Group I could be decided quickly. Norway, with Erling Haaland already off the mark with two goals in a 4-1 win over Iraq, will join France in the last 16 if they beat Senegal in New Jersey and the French do their job. Haaland is building his own World Cup narrative, but for now he watches Mbappe and Messi chase history from a step behind.
Spain respond, Lamine Yamal announces himself again
Spain’s World Cup had barely started and already the knives were out at home.
A laboured 0-0 draw with Cape Verde in their opener triggered familiar doubts about cutting edge, about whether possession without penetration would once again be their undoing.
Then came Saudi Arabia — and a very different Spain.
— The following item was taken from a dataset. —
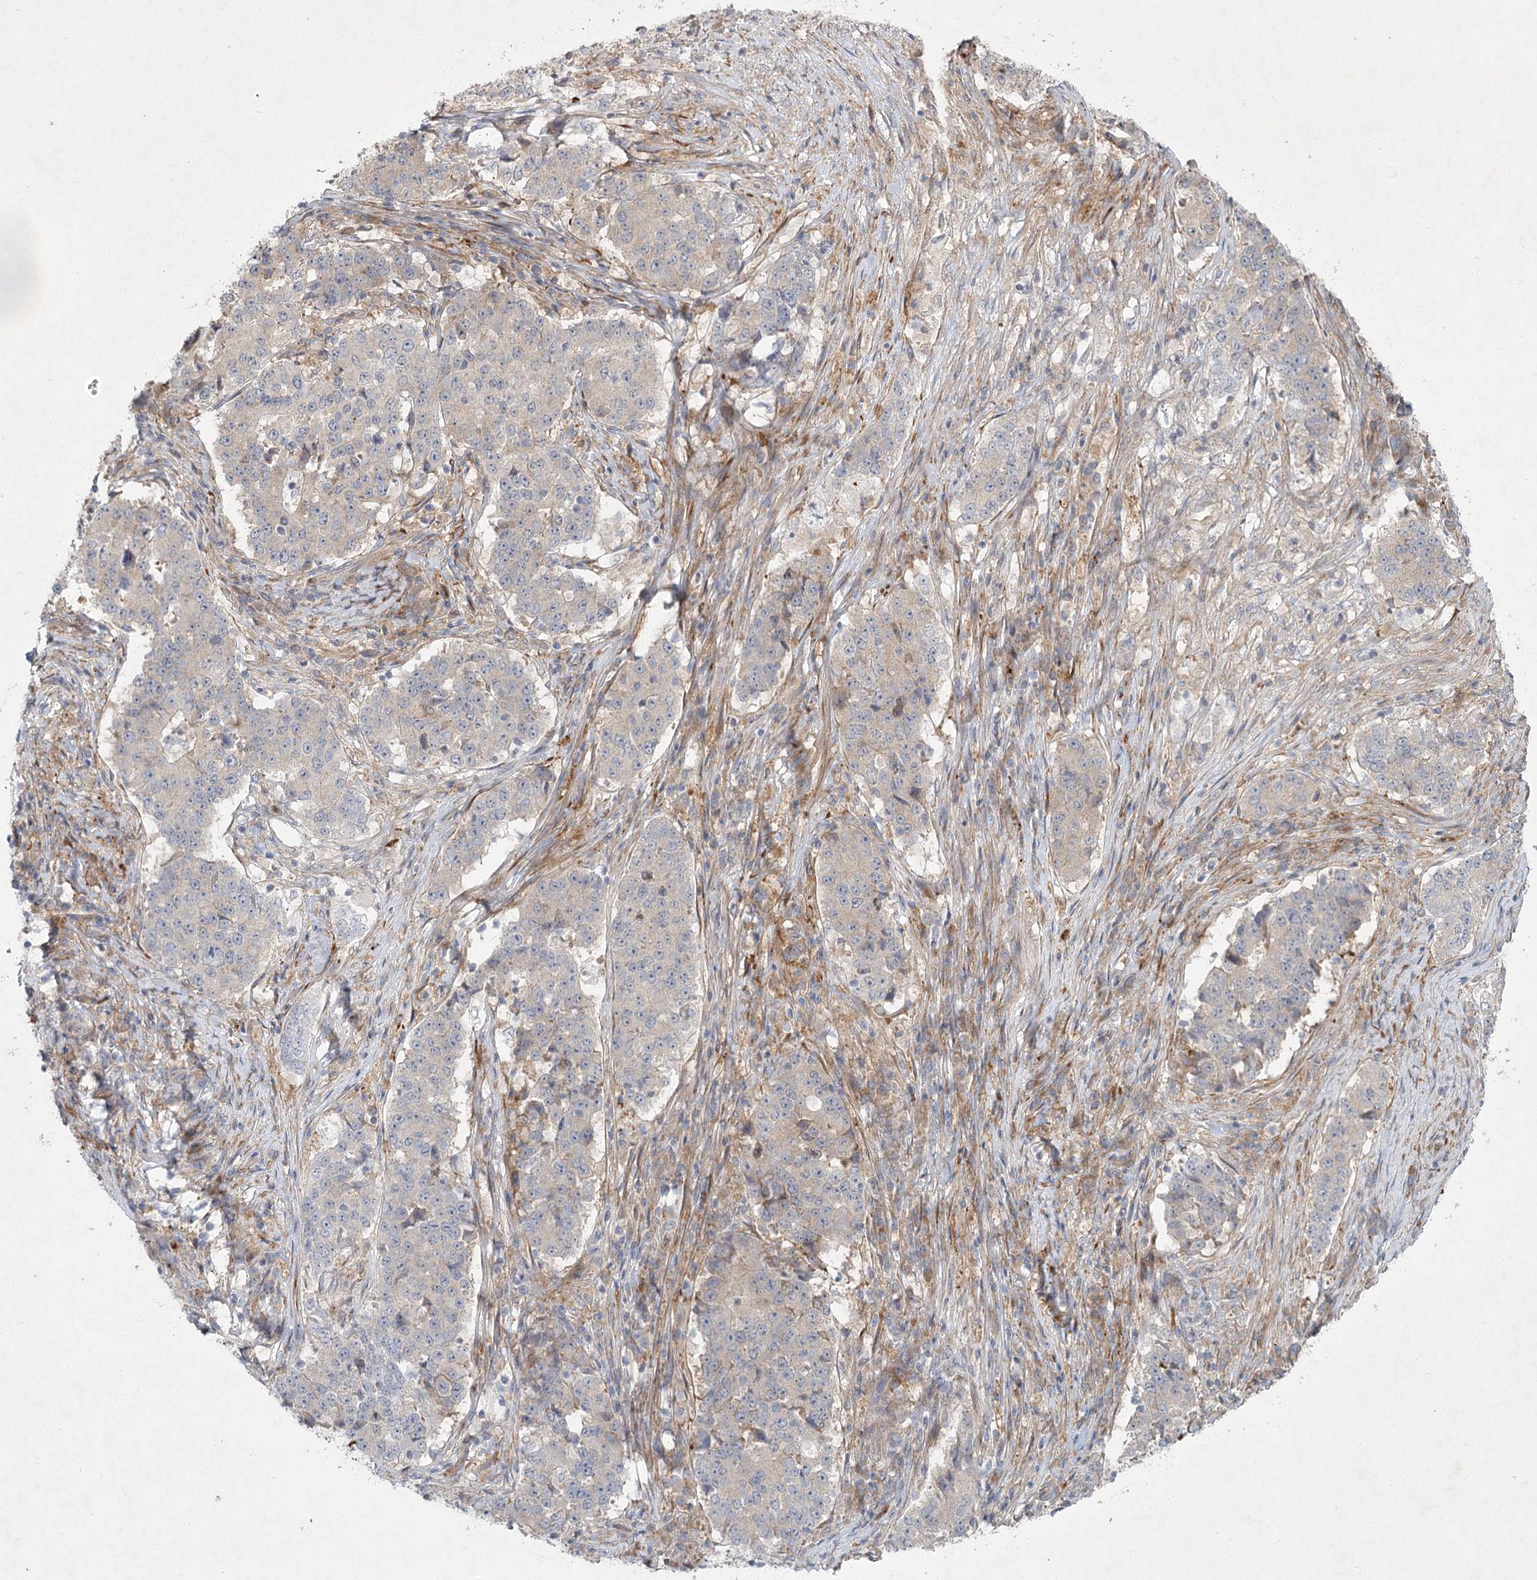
{"staining": {"intensity": "weak", "quantity": "<25%", "location": "cytoplasmic/membranous"}, "tissue": "stomach cancer", "cell_type": "Tumor cells", "image_type": "cancer", "snomed": [{"axis": "morphology", "description": "Adenocarcinoma, NOS"}, {"axis": "topography", "description": "Stomach"}], "caption": "High magnification brightfield microscopy of stomach cancer stained with DAB (3,3'-diaminobenzidine) (brown) and counterstained with hematoxylin (blue): tumor cells show no significant expression.", "gene": "FAM110C", "patient": {"sex": "male", "age": 59}}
In a 4-0 win, the European champions looked like themselves again. Lamine Yamal, the Barcelona prodigy, made his first start in two months after recovering from a hamstring issue and wasted no time in shifting the mood. He opened the scoring, a reminder that his talent changes the geometry of games.
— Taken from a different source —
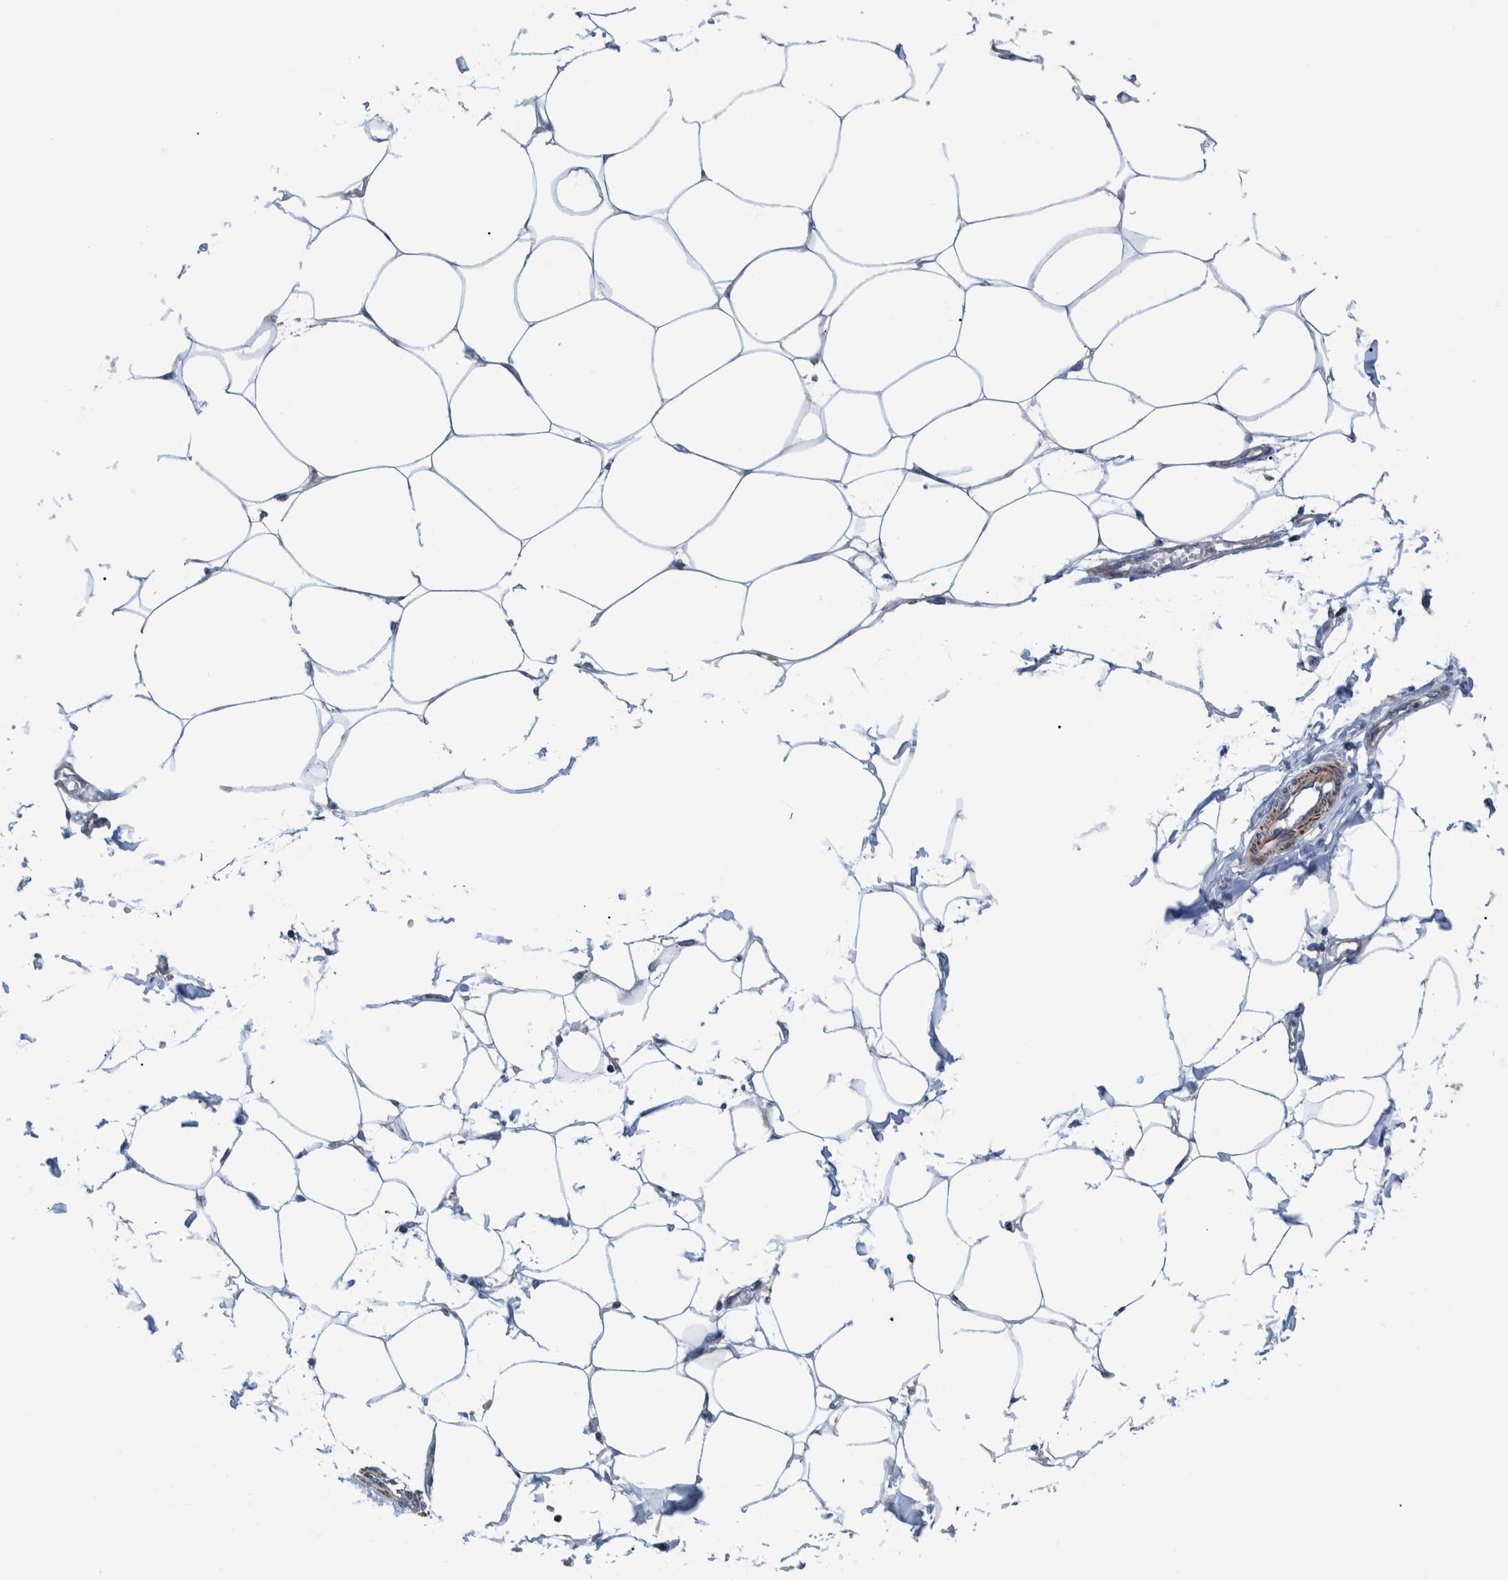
{"staining": {"intensity": "negative", "quantity": "none", "location": "none"}, "tissue": "adipose tissue", "cell_type": "Adipocytes", "image_type": "normal", "snomed": [{"axis": "morphology", "description": "Normal tissue, NOS"}, {"axis": "morphology", "description": "Adenocarcinoma, NOS"}, {"axis": "topography", "description": "Colon"}, {"axis": "topography", "description": "Peripheral nerve tissue"}], "caption": "Protein analysis of unremarkable adipose tissue exhibits no significant expression in adipocytes.", "gene": "MKS1", "patient": {"sex": "male", "age": 14}}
Mikel Oyarzabal added two more, and a Hassan al-Tambakti own goal completed the rout. The criticism from back home had clearly left a mark.
“When someone questions your work, it is only human that anyone with courage and pride reacts to prove people wrong,” said coach Luis De la Fuente.
Spain now sit top of Group H with four points from two matches. The early tension has not disappeared, but it has been replaced, at least for now, by something more useful: edge.
Cape Verde keep dreaming
If Spain restored order, Cape Verde kept the magic alive.
World Cup debutants, written off before a ball was kicked, they followed up that stubborn draw with Spain by going toe to toe with Uruguay in Miami and emerging with a 2-2 draw that felt like another statement.
They did not come to make up the numbers. They came to compete.
Their coach, Bubista, did not hide what this means.
“We want to show the entire world that we are in the condition to fight for qualification, and I think that that’s what we showed in today’s match,” he said.
Cape Verde now have two points from two games and a genuine shot at the knockout rounds — a scenario that would have sounded fanciful a few weeks ago. Now it feels like a live possibility.
Belgium stall, Iran send a different message
For Belgium, the story is very different. Another World Cup, another sense of something stuck.
A 0-0 draw with Iran in Los Angeles leaves the Red Devils still searching for their first win after another stalemate, this time following a draw with Egypt. They finished with 10 men, struggled to break down a disciplined Iranian side, and walked off with the sound of questions growing louder.
Iran, though, are living a more complex reality.
They are competing at this World Cup while their country and the United States are in negotiations to end their war. Against that backdrop, their performance and their behaviour in Los Angeles carried a weight beyond tactics and formations.
After the match, the Iranian players left a handwritten message in the dressing room at Los Angeles Stadium.
“May peace, respect and friendship prevail among all nations,” it read.
“Thank you, Los Angeles for your hospitality. And thank you to every Iranian who gave their heart, voice and soul for Iran throughout these 180 minutes.
“We came to Los Angeles with pride, competed with honour, and left with dignity. May peace, respect and friendship prevail among all nations.”
On a day when Messi chased history, Mbappe eyed a century, and Spain roared back into form, Iran’s words cut through the noise. The World Cup keeps moving, the records keep falling, but some messages linger long after the final whistle.